When Gabrielle Boyle arrived in London in 1990, the City was a very different experience for both Irish people and for women starting in fund management.
And the range of investment issues that mattered to clients and their advisers have evolved in that time as well.
In 1990, the Berlin Wall had just fallen, new markets were opening up and the inflation that had been the scourge of investors during the preceding 20 years was receding into the past, heralding a period of strong economic growth – something that lasted right up until the global financial crisis in 2008.
But for Boyle, who began at Lazard Asset Management, despite all of the changes in the world since she began investing, her approach has not changed now that she is at Troy many years later.
She says: “When I was starting out, I could see all of this disruption in geopolitics, but also, in those times, before the euro currency existed, one of the major things we obsessed about every day was currency movements in Italy or Germany. But what that period of time taught me was there were certain companies that seemed to progress and grow no matter happened, so I began to focus on those, and still do that now.”
Boyle runs the £450m Troy Global Equity fund, and is also a member of both the executive committee and the board of directors of Troy Asset Management, a business with £15bn assets under management.
That AUM figure places Troy a long way behind the behemoths of the industry, but the experience of working for such a business came right at the start of her career at Lazard.
Of the contrasting experiences she says: “Working in a smaller team is very liberating.

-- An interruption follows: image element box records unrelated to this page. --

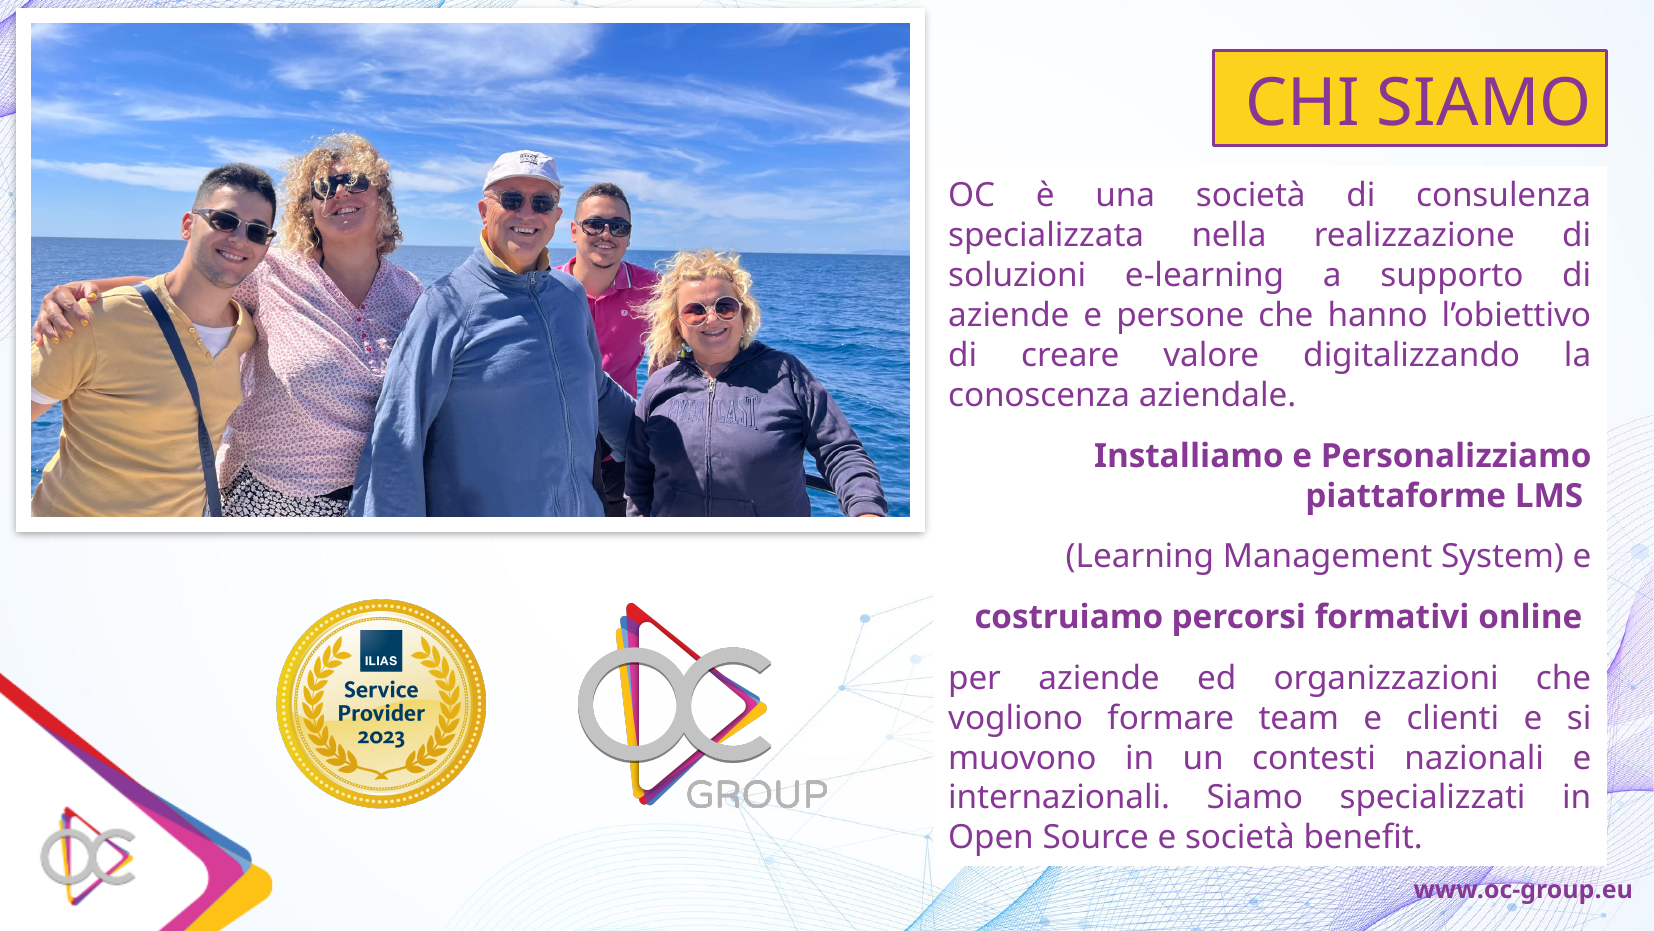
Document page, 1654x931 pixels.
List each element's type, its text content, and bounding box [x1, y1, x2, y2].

picture [0, 0, 1654, 931]
text_box OC è una società di consulenza specializzata nella realizzazione di soluzioni e-learning a supporto di aziende e persone che hanno l’obiettivo di creare valore digitalizzando la conoscenza aziendale. Installiamo e Personalizziamo piattaforme LMS (Learning Management System) e costruiamo percorsi formativi online per aziende ed organizzazioni che vogliono formare team e clienti e si muovono in un contesti nazionali e internazionali. Siamo specializzati in Open Source e società benefit. [933, 166, 1607, 867]
text_box www.oc-group.eu [1398, 866, 1654, 916]
text_box CHI SIAMO [1213, 50, 1607, 146]
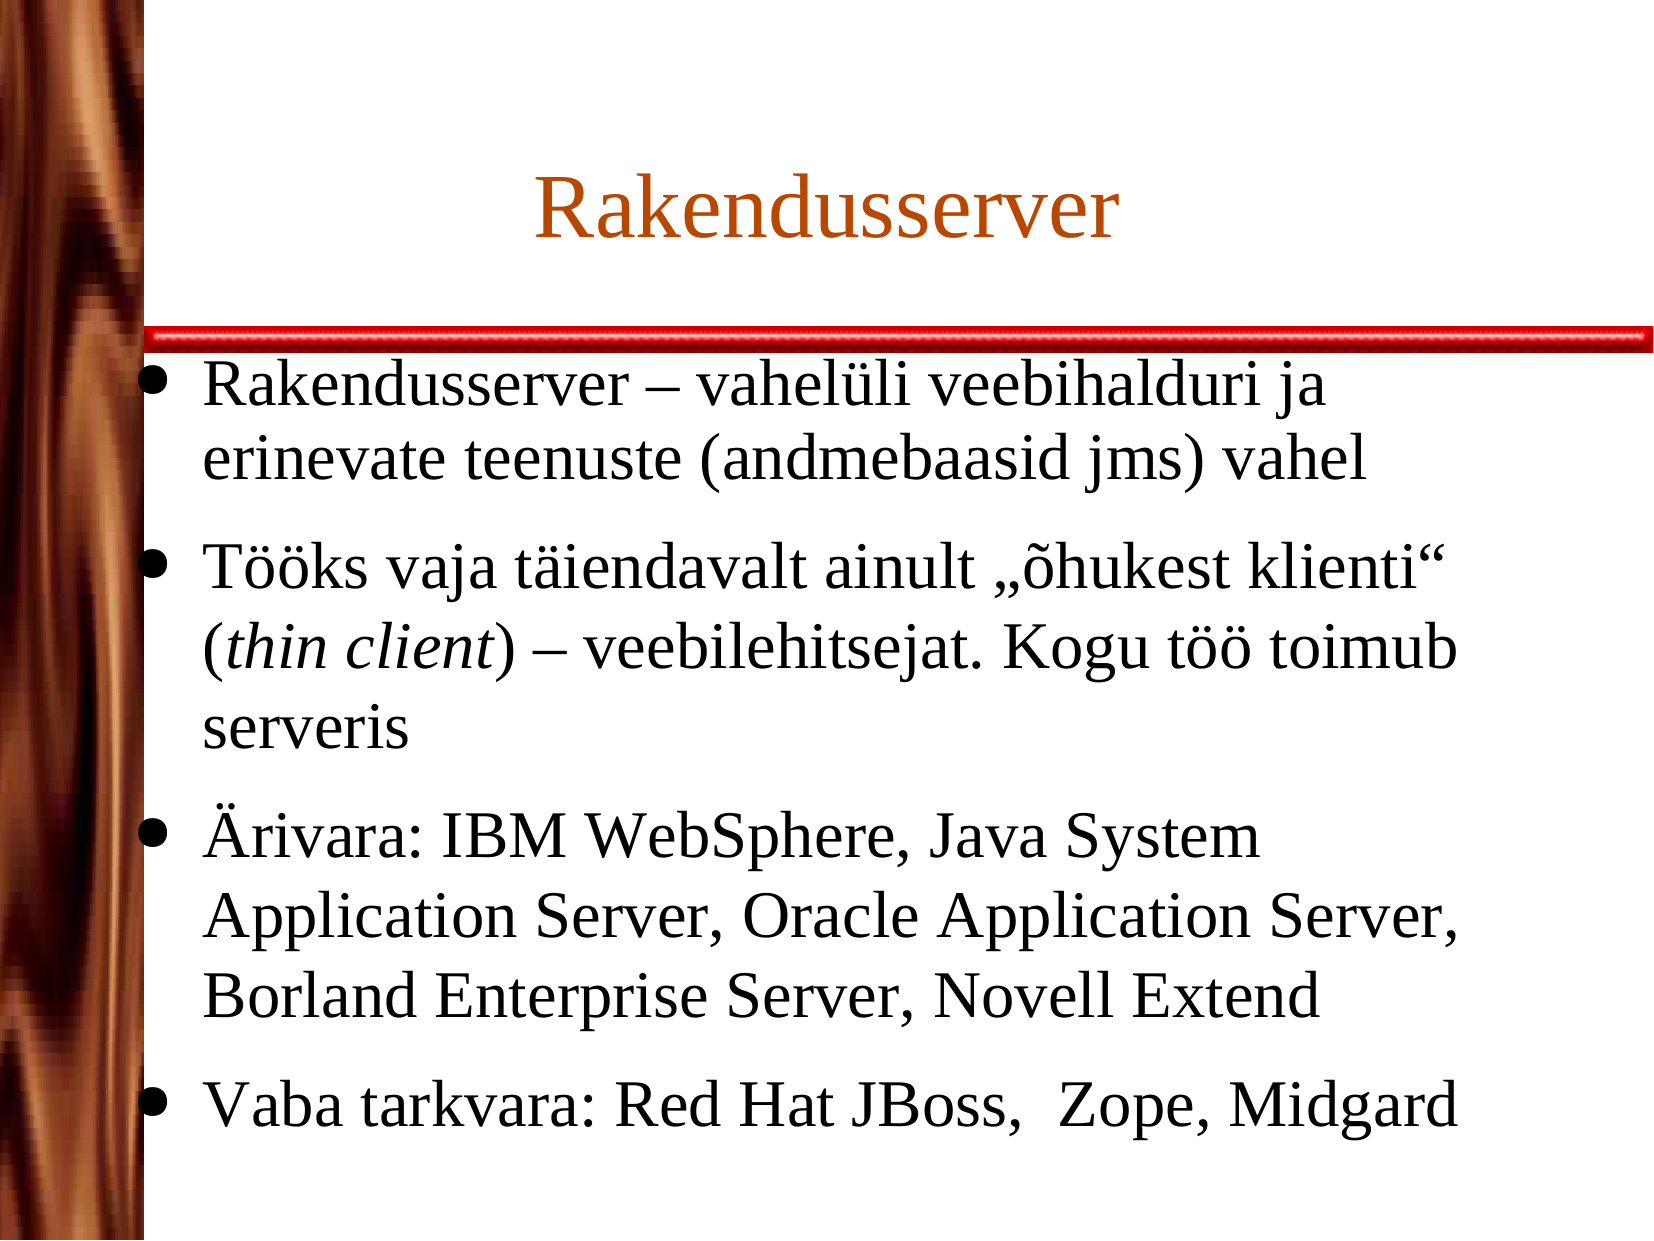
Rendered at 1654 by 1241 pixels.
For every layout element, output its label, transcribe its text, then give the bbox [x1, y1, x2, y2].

I joined Troy 10 years ago when they had a small fund they wanted to make global. I had been at Lazard for 12 years and was a managing director, but at a smaller firm, where the entire investment team is 14 people, I can just get on and manage the money in a sensible way, and in the way the firm wants.
"I think managing money for people is one of the greatest jobs in the world, and being at a smaller firm allows me to concentrate more on that."
Troy was founded by Sebastian Lyon and others at the instigation of Lord Arnold Weinstock, at the time one of the UK’s wealthiest people who was looking to create a business to manage his personal wealth. Weinstock had been chief executive of GEC and was criticised by some market participants for an overly cautious style. This has subsequently been mirrored by Troy, a business with a range of funds all run with “capital preservation” at its core.
The fact there is one over-arching investment style, says Boyle, means that as a smaller business in a world where the industry is increasingly consolidating, Troy can compete.